Regarding similarity of our methodology to the Speech In Noise Test Revised (SPIN-R) test, which is standard in audiology research and similarly uses predictable versus unpredictable words, this has traditionally used a signal-to-noise ratio (SNR, S/N) of 8 dB [23]. In this study, the speaker volumes at 100 points 2 m away from the PC loudspeaker were 70–80 dB, which varied depending on the words. However, we adjusted the audio volume of the PC loudspeaker for listening test to the level determined in the speech discrimination test and did not measure dB levels at that time. Therefore, the SNR was not constant during the study and varied among the examinees.

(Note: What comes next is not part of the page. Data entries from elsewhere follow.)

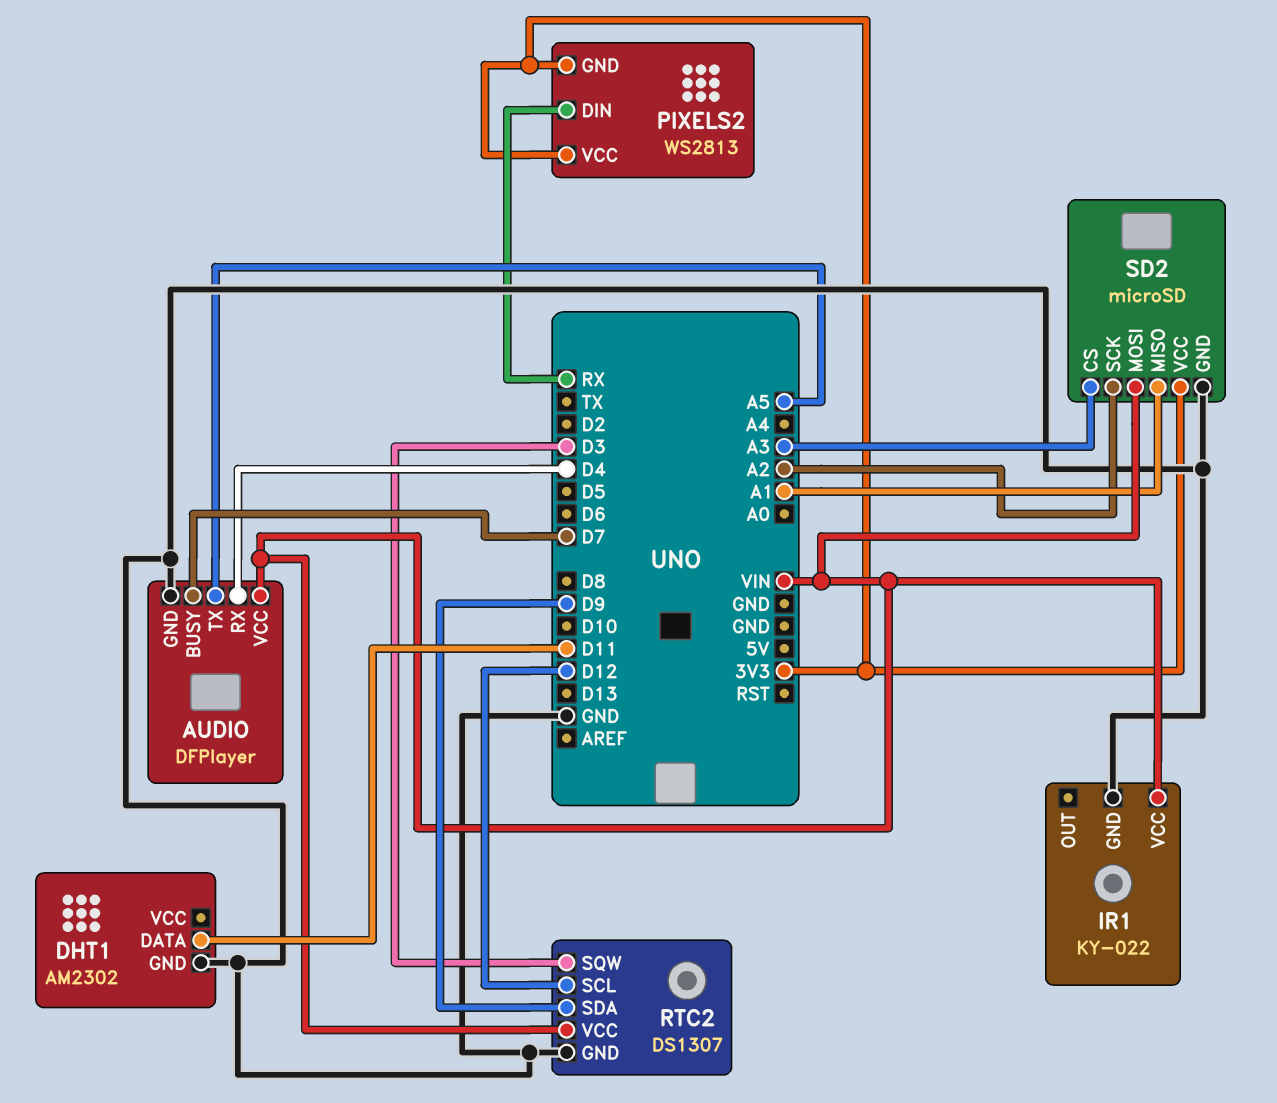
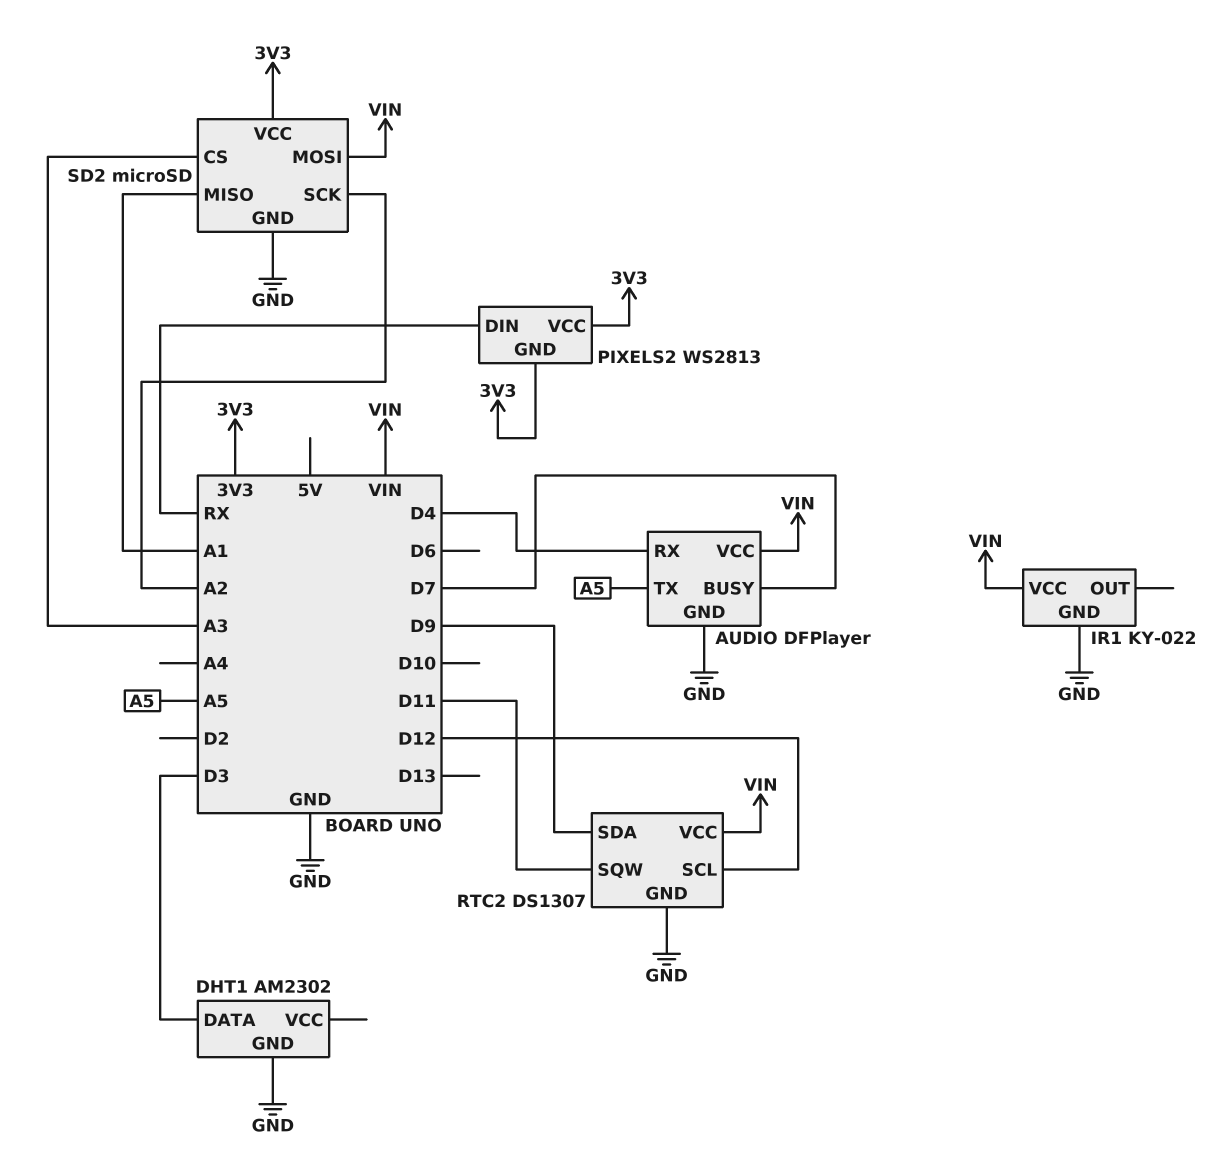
DHT1 pin DATA: D11 -> D3
RTC2 pin SQW: D3 -> D11

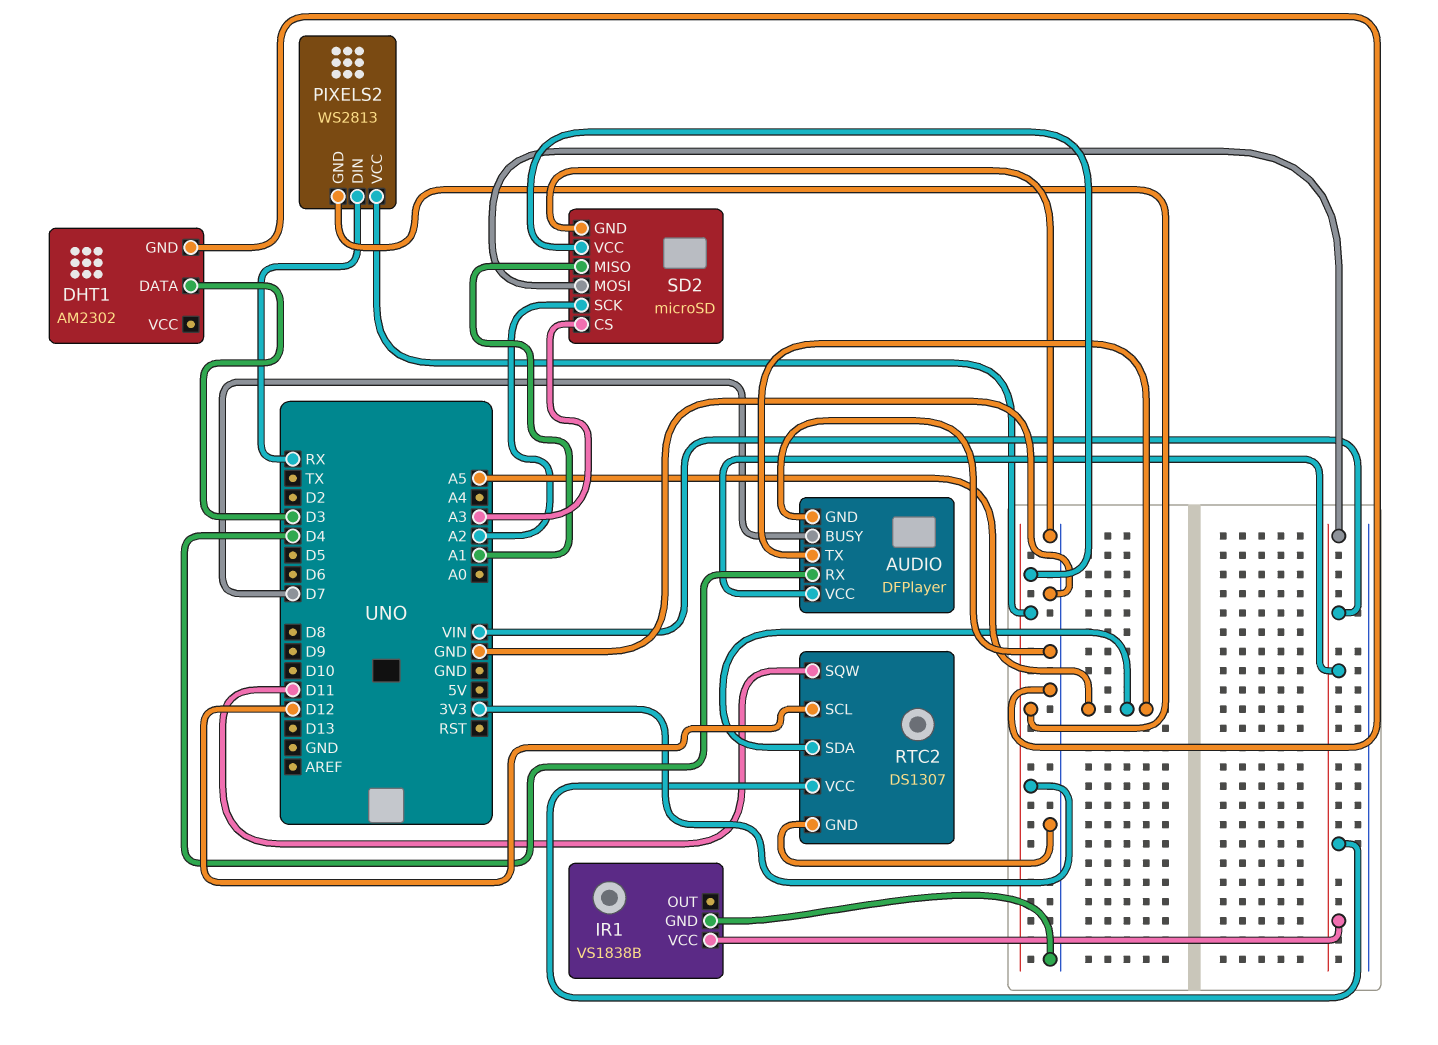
IR1: KY-022 -> VS1838B
RTC2 pin SDA: D9 -> A5

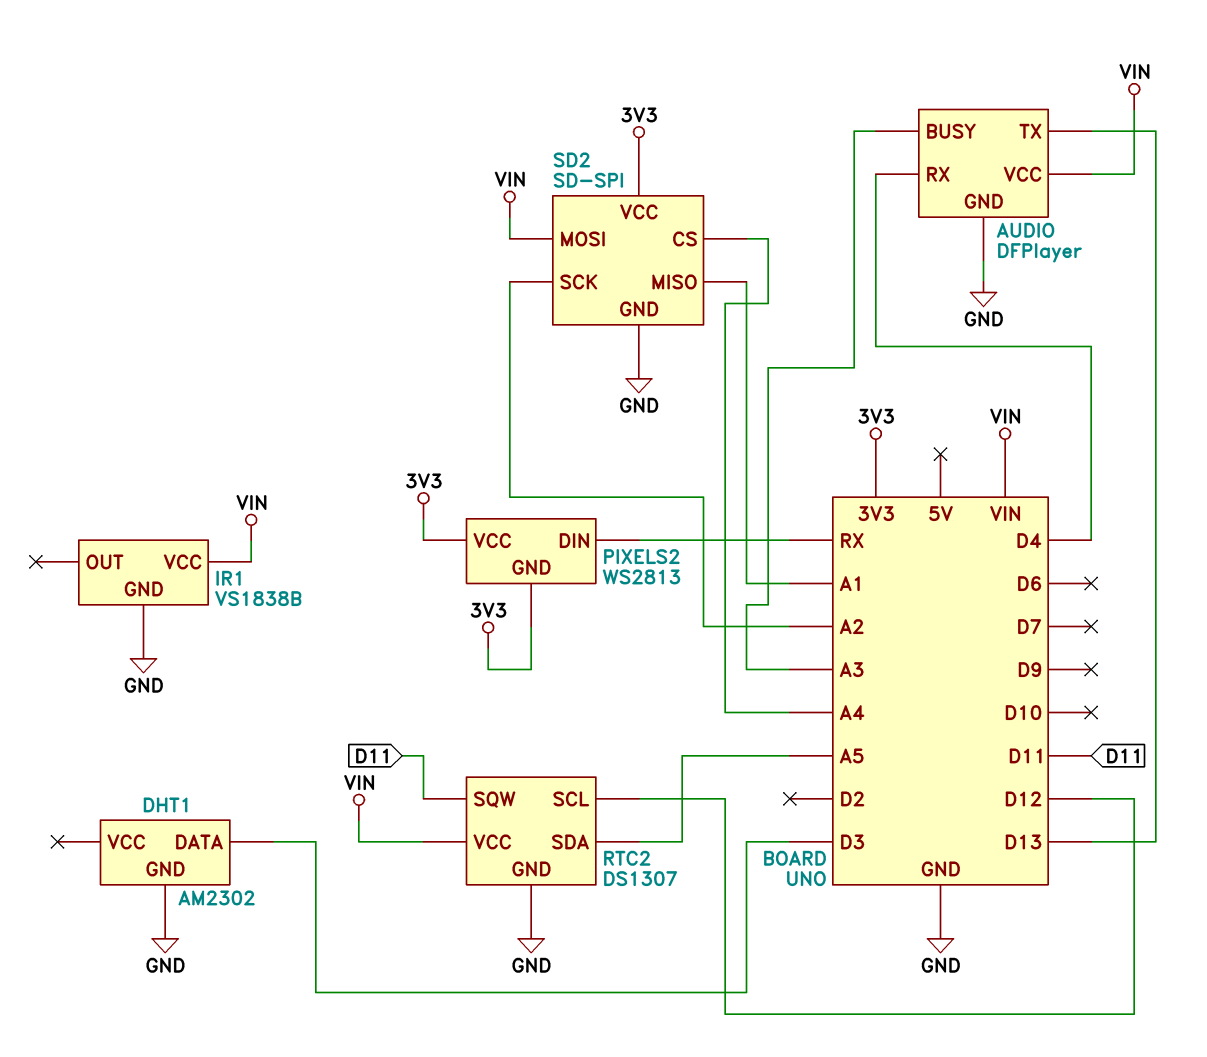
AUDIO pin BUSY: D7 -> A3
AUDIO pin TX: A5 -> D13
SD2: microSD -> SD-SPI
SD2 pin CS: A3 -> A4

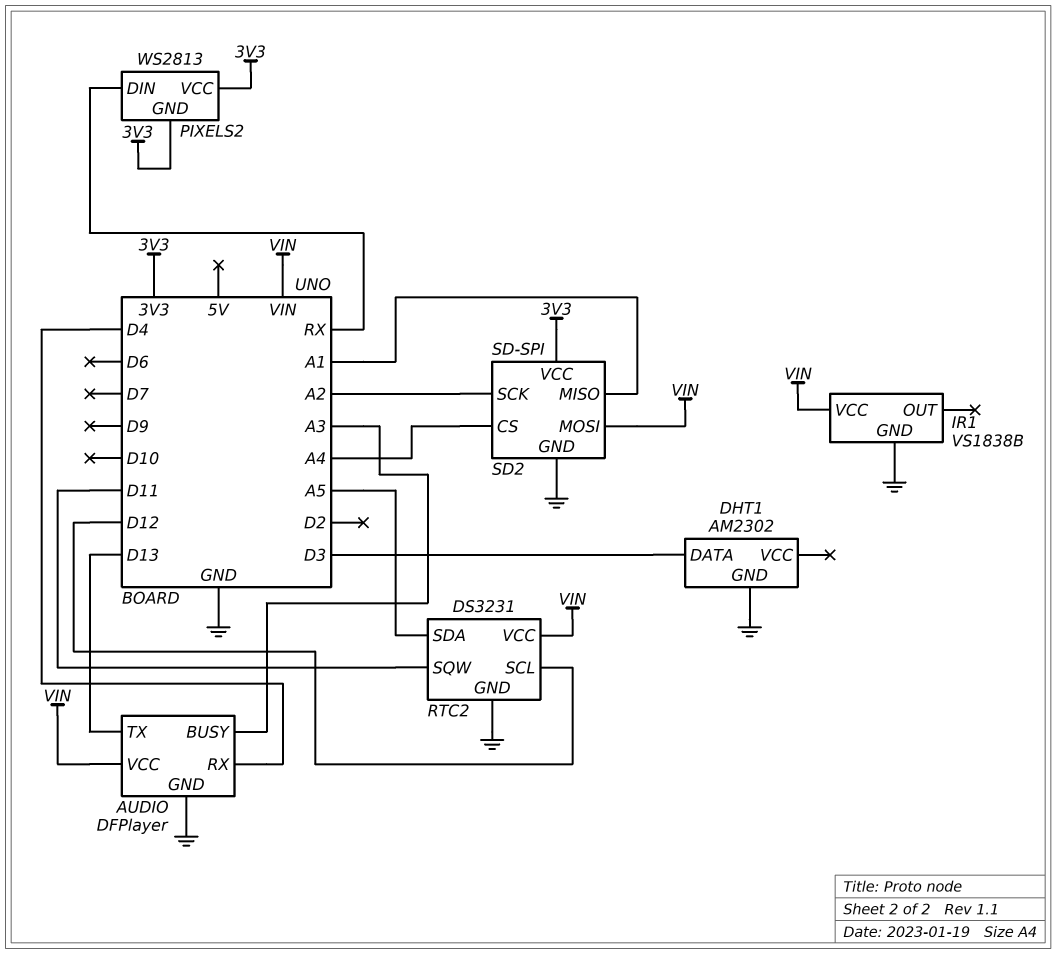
RTC2: DS1307 -> DS3231

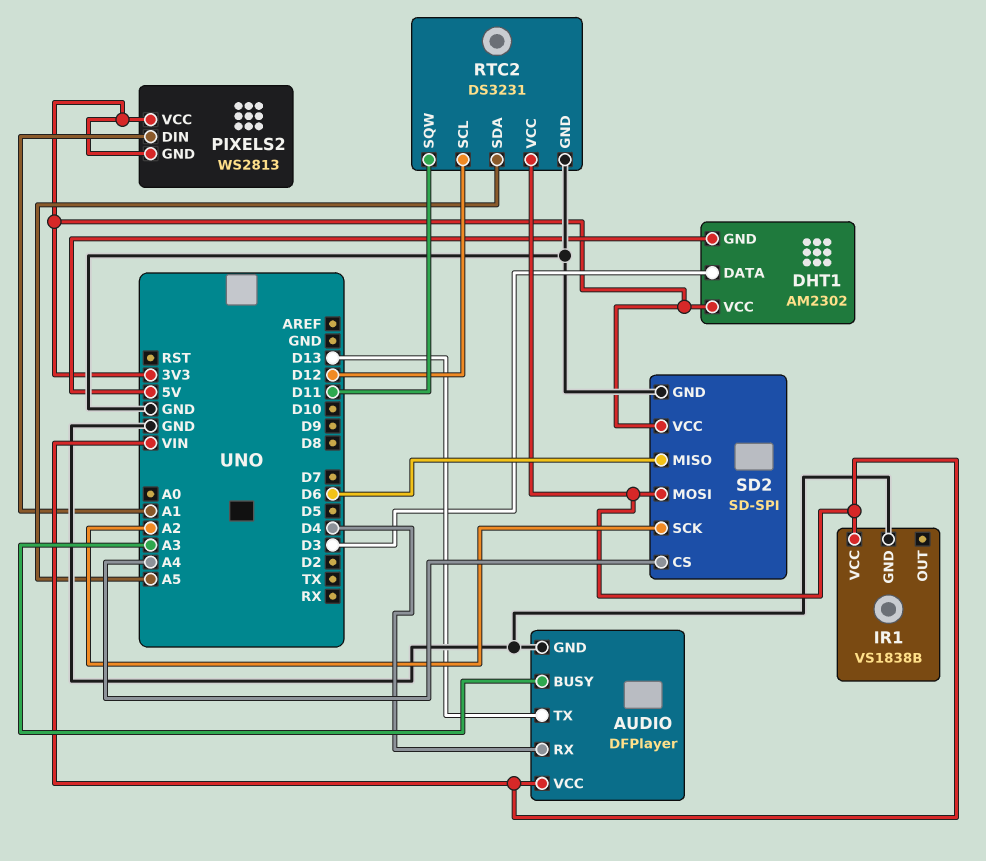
DHT1 pin GND: GND -> 5V
DHT1 pin VCC: none -> 3V3
PIXELS2 pin DIN: RX -> A1
SD2 pin MISO: A1 -> D6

There are several limitations to the current study. The first limitation is that we did not evaluate intelligibility of speech produced without face masks or face shields. In the operating room setting, wearing a surgical mask, and a face shield if there is a risk of blood exposure from the operative field, has been the standard since before the COVID-19 pandemic. Therefore, we did not consider situations where neither masks nor face shields are worn during surgery. The second limitation is that it remains unclear whether the explicit and ambiguous sentences we used were appropriate and reasonable. The explicit sentences we used might have had a certain ambiguity at the lexical level, which might have affected the number of correct answers in addition to incoherence of test sentences. It is also unclear whether the ambiguity of the sentences we used was sufficient to yield satisfactory results. It is very difficult to evaluate the degree of ambiguity. Considering the number of correct answers for the explicit and ambiguous sentences, we believe that they were ambiguous enough for us to conceive their ambiguity. In addition, we recorded the sounds generated from the surgical equipment to simulate the noise in the operating room. However, they were not real. Thus, the fidelity of the sound played back may be limited. Regarding the play back of speech, we’d like to provide the equal conditions to the examinees. However, the speech may be unnatural as representatives for oral communication in the operating room. Even considering these drawbacks, we think that this simulation study can help us to understand failure of verbal communications. Besides, sentences we used in this study did not contain medical content, which could be listed as one of limitations. Lastly, we conducted this study in Japanese. Therefore, we need to be careful to judge whether these results can be obtained in any languages. However, any language must have both explicit and ambiguous sentences in their own. Thus, we believe that our results could be useful to understand verbal communications in a specific situation.

5 Conclusions

Intelligibility of speech in Japanese in normal background noise was impaired with a surgical mask and an N95 mask, combined with a face shield, even if the speech consisted of explicit words. The impairment of speech intelligibility was significantly exacerbated with ambiguous language use and noise exposure specific to the operating room environment, regardless of mask type. It is of note that speech intelligibility was occasionally further reduced with the use of an N95 mask. To improve verbal communication in the operating room environment, it is important to avoid ambiguous language and consider complementary means of communication to reduce ambiguity and enhance intelligibility. In addition, the study results may be affected by other factors, such as the location of the speaker and the receiver or PPE combinations. Further studies are required for these research interests.